**Supplied information:**
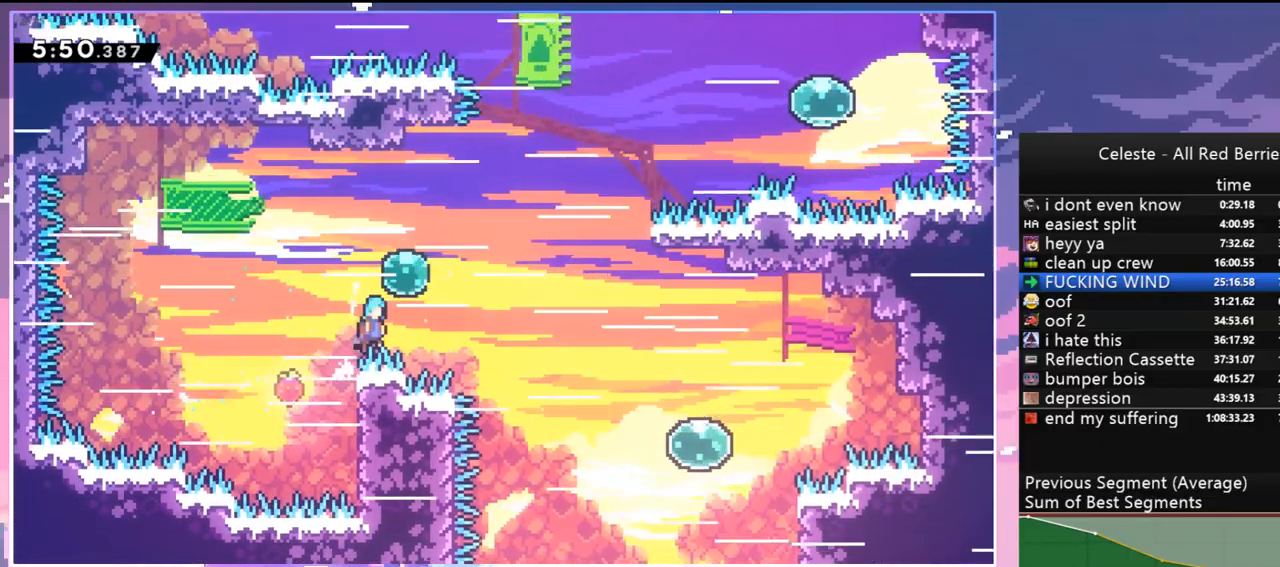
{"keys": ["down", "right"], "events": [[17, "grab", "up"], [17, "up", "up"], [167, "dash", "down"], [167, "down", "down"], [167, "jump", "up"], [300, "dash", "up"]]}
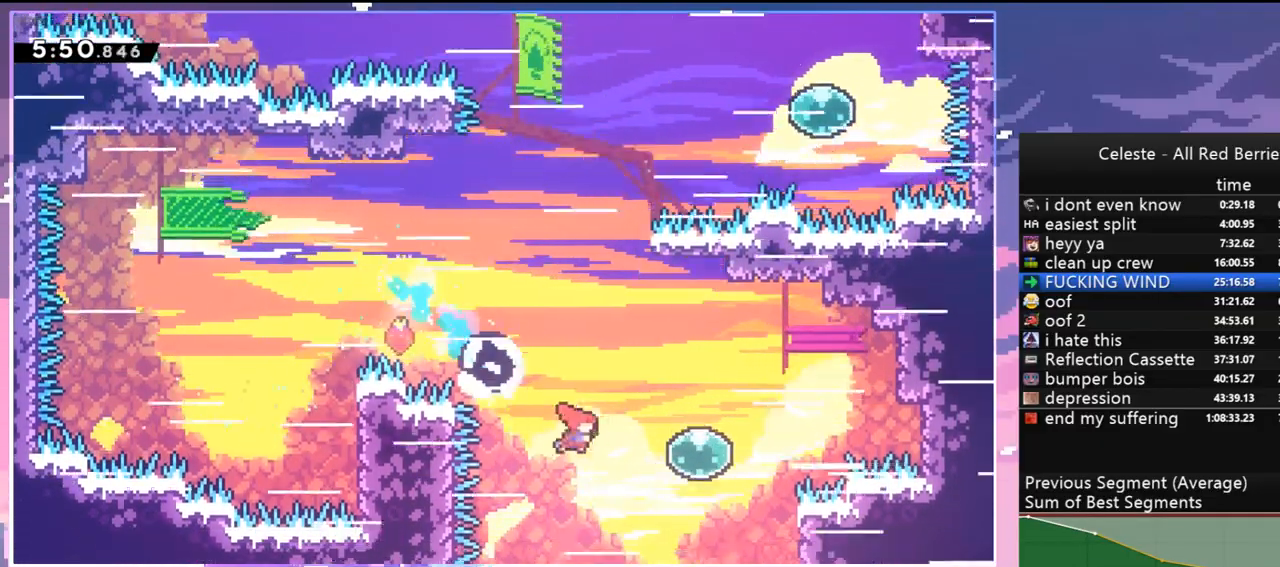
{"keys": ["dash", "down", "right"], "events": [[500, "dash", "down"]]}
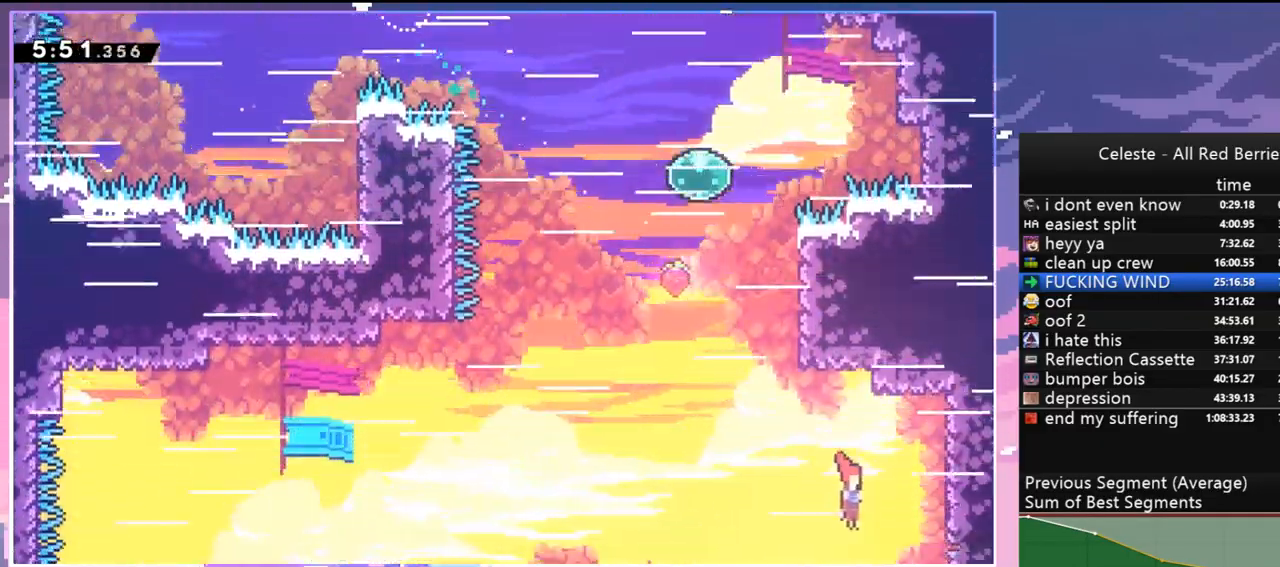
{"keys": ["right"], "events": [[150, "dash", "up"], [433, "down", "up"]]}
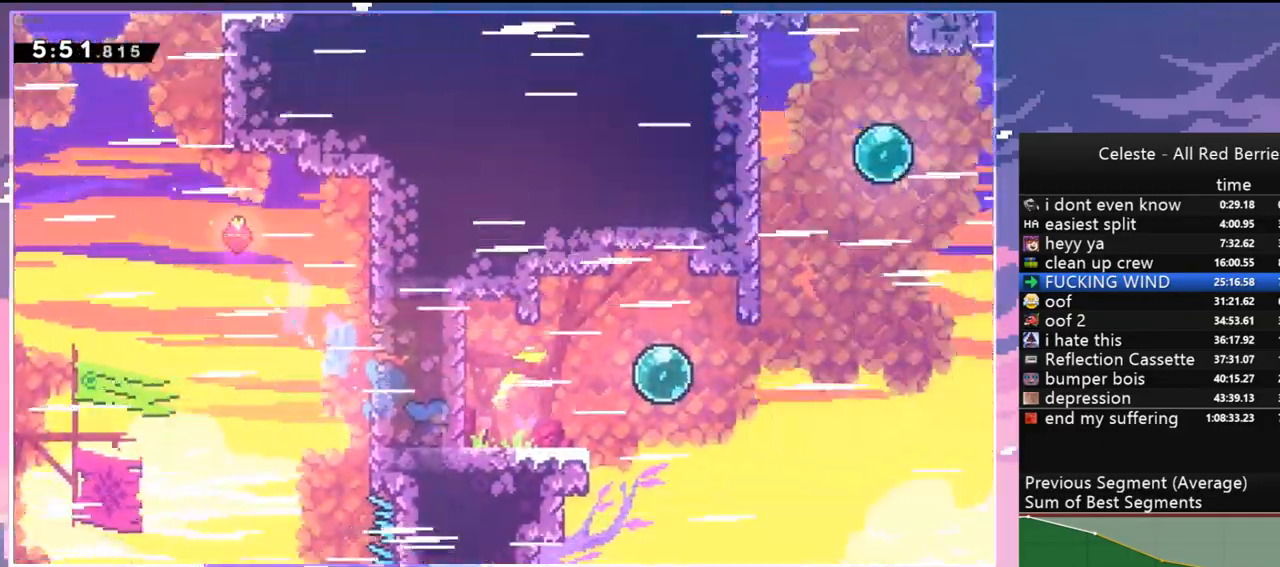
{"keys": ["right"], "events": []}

---

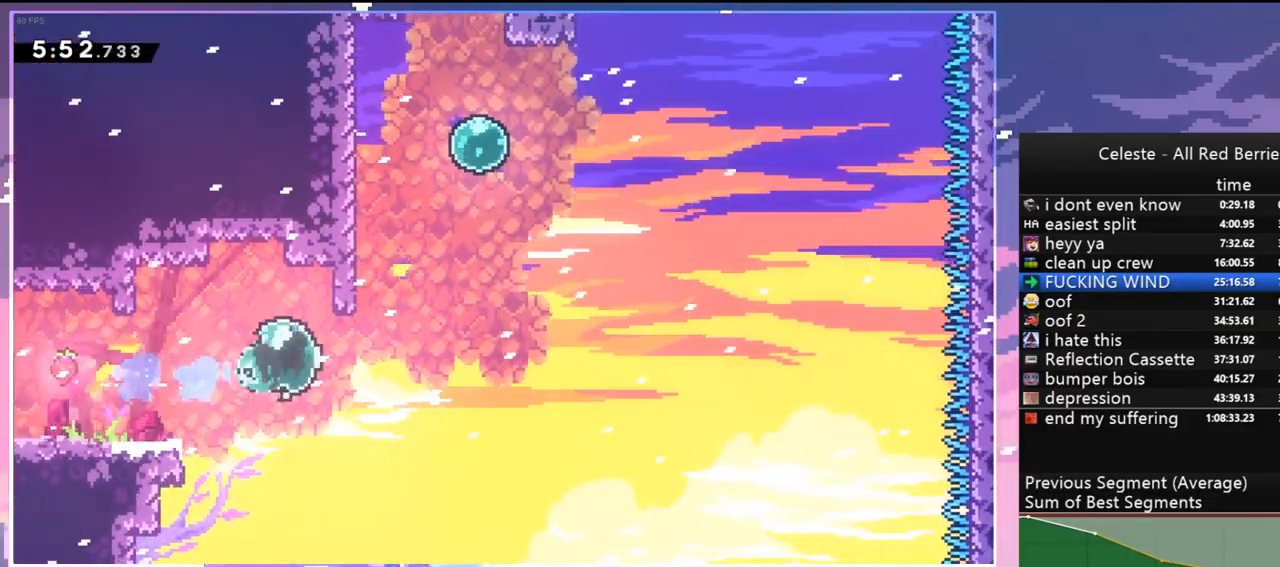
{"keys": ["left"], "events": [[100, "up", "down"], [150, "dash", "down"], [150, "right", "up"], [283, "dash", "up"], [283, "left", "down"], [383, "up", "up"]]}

**Work order:** Check every line of the data for the word "dash". The response is the count alone.

**Result for this exercise:** 4